▶ **TASK PROMPT**:
Pick out each line below containing "number".

▶ **Extracted page text data**:
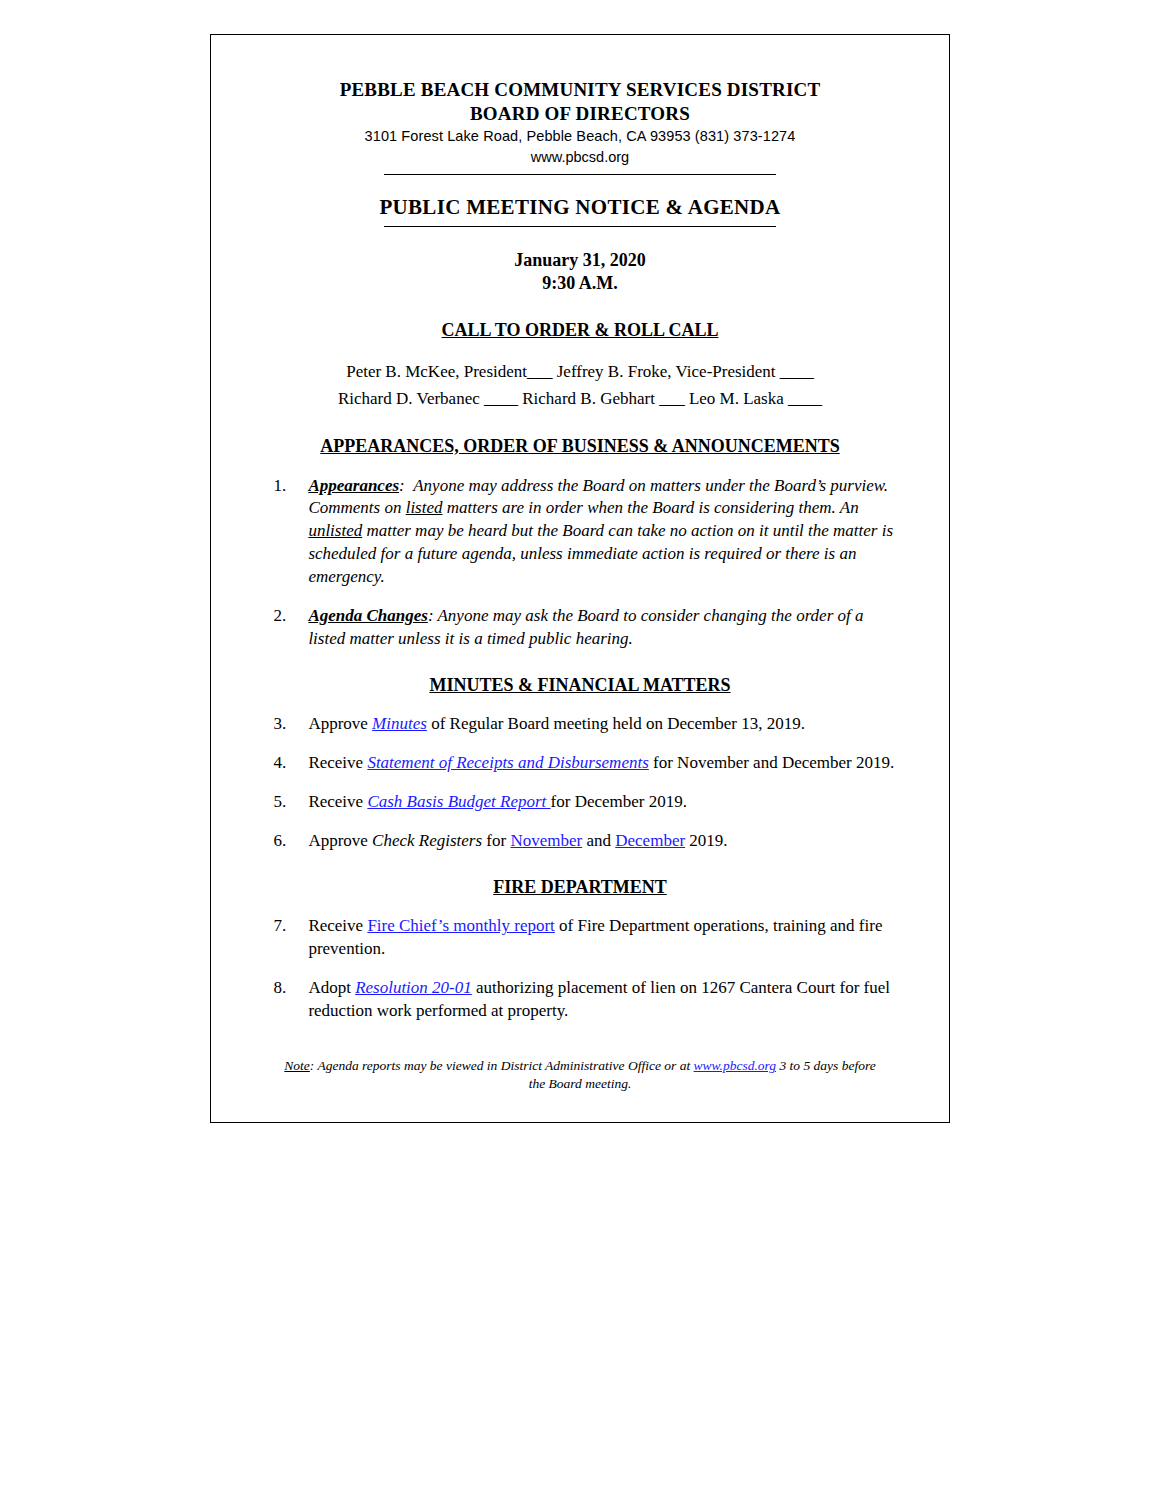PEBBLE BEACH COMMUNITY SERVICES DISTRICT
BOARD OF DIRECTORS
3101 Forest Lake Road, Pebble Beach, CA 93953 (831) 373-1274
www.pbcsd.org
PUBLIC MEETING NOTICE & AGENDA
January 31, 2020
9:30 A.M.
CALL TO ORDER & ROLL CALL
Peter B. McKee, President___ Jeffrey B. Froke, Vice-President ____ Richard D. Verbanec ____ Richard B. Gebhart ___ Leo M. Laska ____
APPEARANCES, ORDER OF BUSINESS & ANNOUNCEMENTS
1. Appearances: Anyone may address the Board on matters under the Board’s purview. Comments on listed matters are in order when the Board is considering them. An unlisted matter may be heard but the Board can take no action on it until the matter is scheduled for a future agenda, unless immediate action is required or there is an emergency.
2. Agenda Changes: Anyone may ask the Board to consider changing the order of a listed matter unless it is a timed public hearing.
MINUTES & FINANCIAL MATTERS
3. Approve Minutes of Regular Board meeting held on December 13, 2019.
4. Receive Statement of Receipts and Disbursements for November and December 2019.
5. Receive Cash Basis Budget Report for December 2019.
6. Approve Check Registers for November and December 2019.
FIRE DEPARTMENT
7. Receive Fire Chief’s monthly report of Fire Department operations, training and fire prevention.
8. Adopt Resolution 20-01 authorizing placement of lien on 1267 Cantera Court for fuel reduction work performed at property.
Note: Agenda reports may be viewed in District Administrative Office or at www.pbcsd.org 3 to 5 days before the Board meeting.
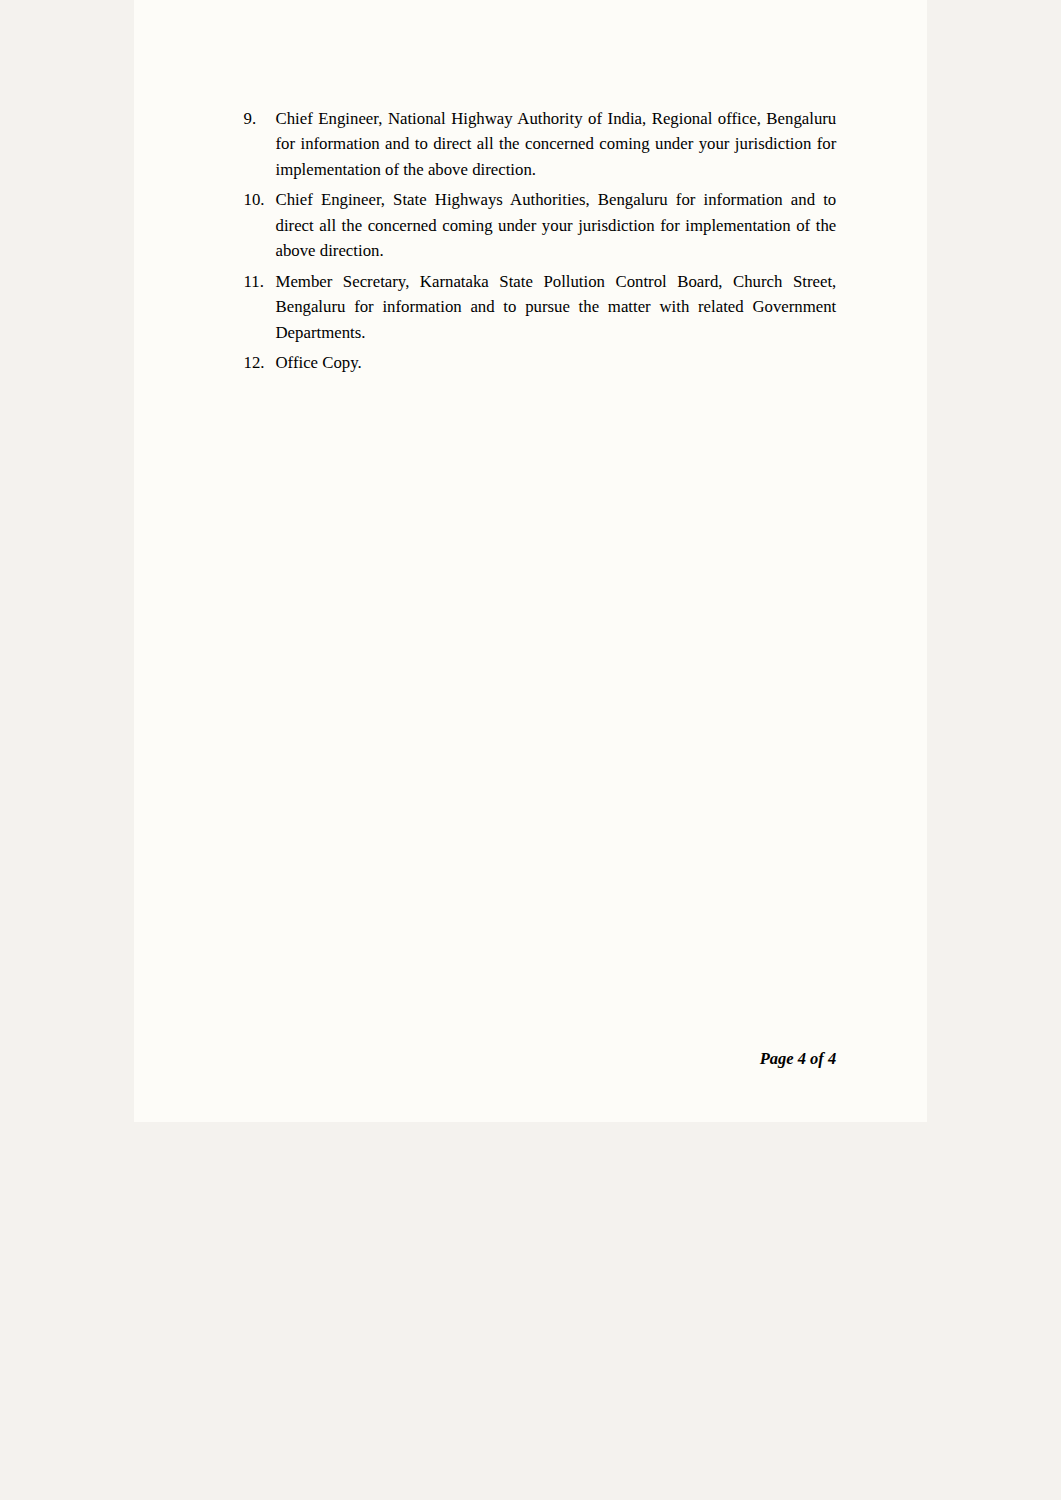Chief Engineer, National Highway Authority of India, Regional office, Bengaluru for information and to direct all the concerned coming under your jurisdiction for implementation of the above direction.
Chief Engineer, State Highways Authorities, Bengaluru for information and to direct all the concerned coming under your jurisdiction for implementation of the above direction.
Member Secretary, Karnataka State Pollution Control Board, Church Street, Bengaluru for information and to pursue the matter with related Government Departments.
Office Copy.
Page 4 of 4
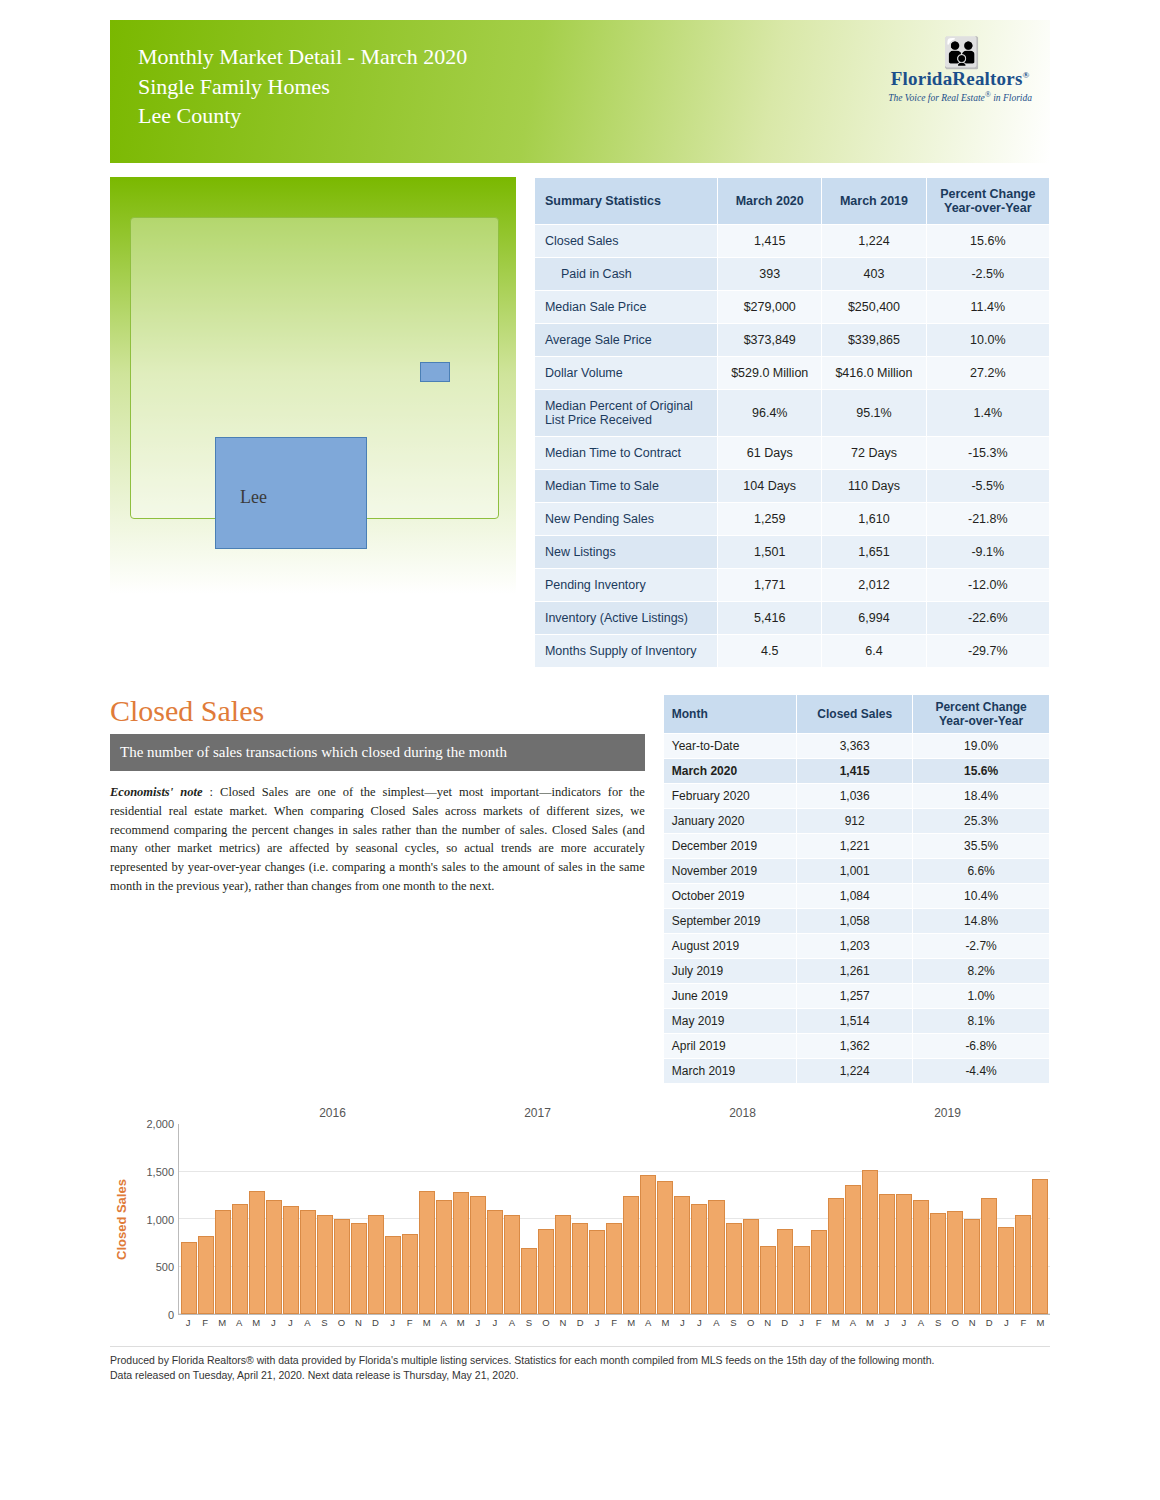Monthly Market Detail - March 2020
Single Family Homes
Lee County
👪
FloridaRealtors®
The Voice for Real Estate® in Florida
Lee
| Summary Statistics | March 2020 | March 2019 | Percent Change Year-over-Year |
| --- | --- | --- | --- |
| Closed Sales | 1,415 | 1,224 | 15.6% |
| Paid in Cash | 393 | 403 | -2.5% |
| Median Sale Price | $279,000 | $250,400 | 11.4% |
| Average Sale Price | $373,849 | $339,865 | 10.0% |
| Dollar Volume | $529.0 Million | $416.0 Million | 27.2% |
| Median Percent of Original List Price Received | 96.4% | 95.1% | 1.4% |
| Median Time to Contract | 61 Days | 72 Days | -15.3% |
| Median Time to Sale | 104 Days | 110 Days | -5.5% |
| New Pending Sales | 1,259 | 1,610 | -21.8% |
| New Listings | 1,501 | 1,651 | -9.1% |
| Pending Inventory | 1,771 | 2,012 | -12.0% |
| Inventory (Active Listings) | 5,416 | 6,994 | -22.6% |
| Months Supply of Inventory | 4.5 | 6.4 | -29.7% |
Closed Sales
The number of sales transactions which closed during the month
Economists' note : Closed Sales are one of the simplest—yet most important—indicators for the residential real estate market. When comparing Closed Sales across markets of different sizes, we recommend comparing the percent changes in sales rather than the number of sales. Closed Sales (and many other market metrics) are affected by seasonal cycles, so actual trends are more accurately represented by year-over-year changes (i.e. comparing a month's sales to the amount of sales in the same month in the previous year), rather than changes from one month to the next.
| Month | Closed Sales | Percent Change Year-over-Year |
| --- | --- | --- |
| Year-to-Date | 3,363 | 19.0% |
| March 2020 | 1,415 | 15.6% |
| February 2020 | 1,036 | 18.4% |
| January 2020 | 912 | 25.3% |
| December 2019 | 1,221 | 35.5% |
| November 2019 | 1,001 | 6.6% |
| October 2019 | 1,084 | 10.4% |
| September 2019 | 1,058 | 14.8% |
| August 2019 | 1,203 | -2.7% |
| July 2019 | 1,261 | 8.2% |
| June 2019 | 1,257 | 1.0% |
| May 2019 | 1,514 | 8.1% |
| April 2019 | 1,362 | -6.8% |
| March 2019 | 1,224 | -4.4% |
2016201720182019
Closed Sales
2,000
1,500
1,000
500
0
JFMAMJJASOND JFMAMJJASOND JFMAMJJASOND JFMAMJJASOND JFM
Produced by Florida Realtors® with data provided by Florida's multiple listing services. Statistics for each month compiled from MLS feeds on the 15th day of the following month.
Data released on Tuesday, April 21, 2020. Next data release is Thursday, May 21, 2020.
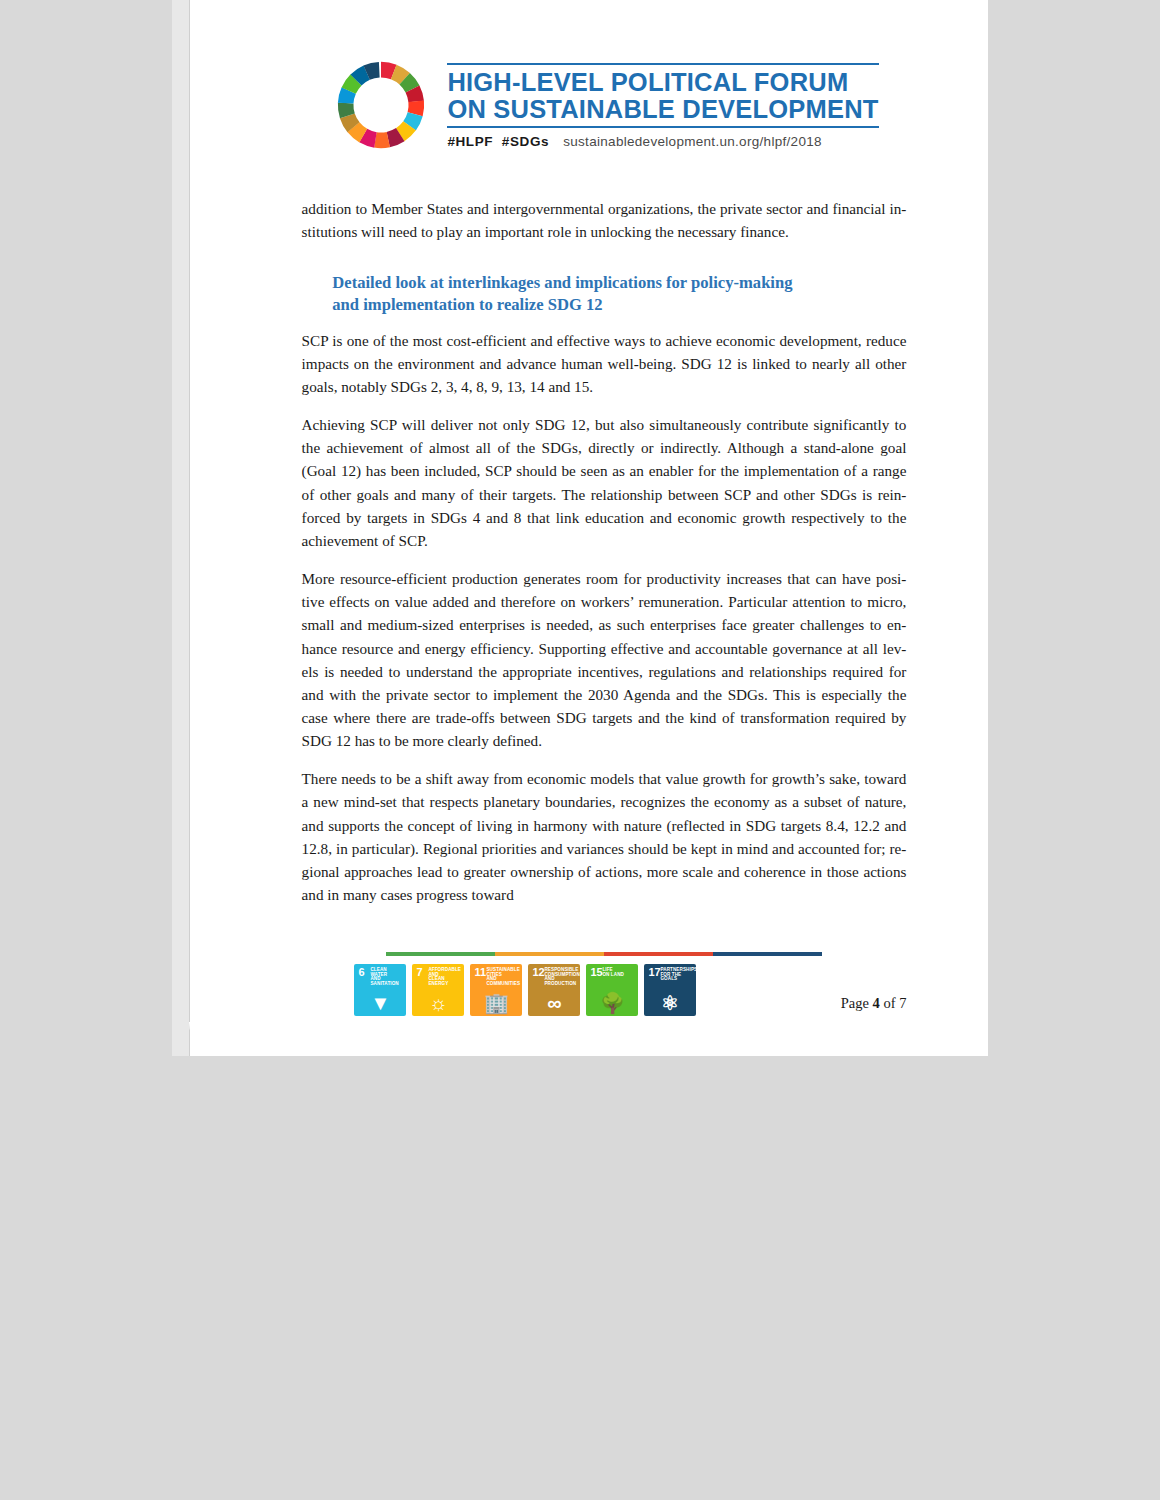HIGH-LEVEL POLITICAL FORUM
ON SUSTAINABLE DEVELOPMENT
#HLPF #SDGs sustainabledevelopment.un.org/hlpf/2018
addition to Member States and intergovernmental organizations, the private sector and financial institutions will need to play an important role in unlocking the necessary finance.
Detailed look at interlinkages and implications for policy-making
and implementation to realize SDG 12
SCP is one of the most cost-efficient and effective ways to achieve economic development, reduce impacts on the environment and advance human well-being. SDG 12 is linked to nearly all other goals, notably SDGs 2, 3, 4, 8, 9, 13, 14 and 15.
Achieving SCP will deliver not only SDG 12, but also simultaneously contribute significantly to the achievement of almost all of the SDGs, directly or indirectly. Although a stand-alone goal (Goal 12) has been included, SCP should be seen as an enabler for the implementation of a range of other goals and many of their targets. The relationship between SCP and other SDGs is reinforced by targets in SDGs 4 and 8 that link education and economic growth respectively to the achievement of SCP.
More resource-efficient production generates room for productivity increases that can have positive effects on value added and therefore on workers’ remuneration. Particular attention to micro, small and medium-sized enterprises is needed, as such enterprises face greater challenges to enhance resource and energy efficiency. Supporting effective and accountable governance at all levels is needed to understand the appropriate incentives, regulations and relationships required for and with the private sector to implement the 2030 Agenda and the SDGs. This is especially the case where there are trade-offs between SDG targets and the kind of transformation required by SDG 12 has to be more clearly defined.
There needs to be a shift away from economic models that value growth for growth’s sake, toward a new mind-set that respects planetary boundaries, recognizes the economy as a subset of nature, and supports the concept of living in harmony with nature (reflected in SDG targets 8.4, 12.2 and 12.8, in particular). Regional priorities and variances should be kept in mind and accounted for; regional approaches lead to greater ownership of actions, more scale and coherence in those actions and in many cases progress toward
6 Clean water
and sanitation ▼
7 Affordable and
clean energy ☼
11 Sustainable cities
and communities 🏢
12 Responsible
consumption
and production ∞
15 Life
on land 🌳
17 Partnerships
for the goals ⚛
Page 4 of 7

▶ **TASK OUTPUT**:
The number of sales transactions which closed during the month
Economists' note : Closed Sales are one of the simplest—yet most important—indicators for the residential real estate market. When comparing Closed Sales across markets of different sizes, we recommend comparing the percent changes in sales rather than the number of sales. Closed Sales (and many other market metrics) are affected by seasonal cycles, so actual trends are more accurately represented by year-over-year changes (i.e. comparing a month's sales to the amount of sales in the same month in the previous year), rather than changes from one month to the next.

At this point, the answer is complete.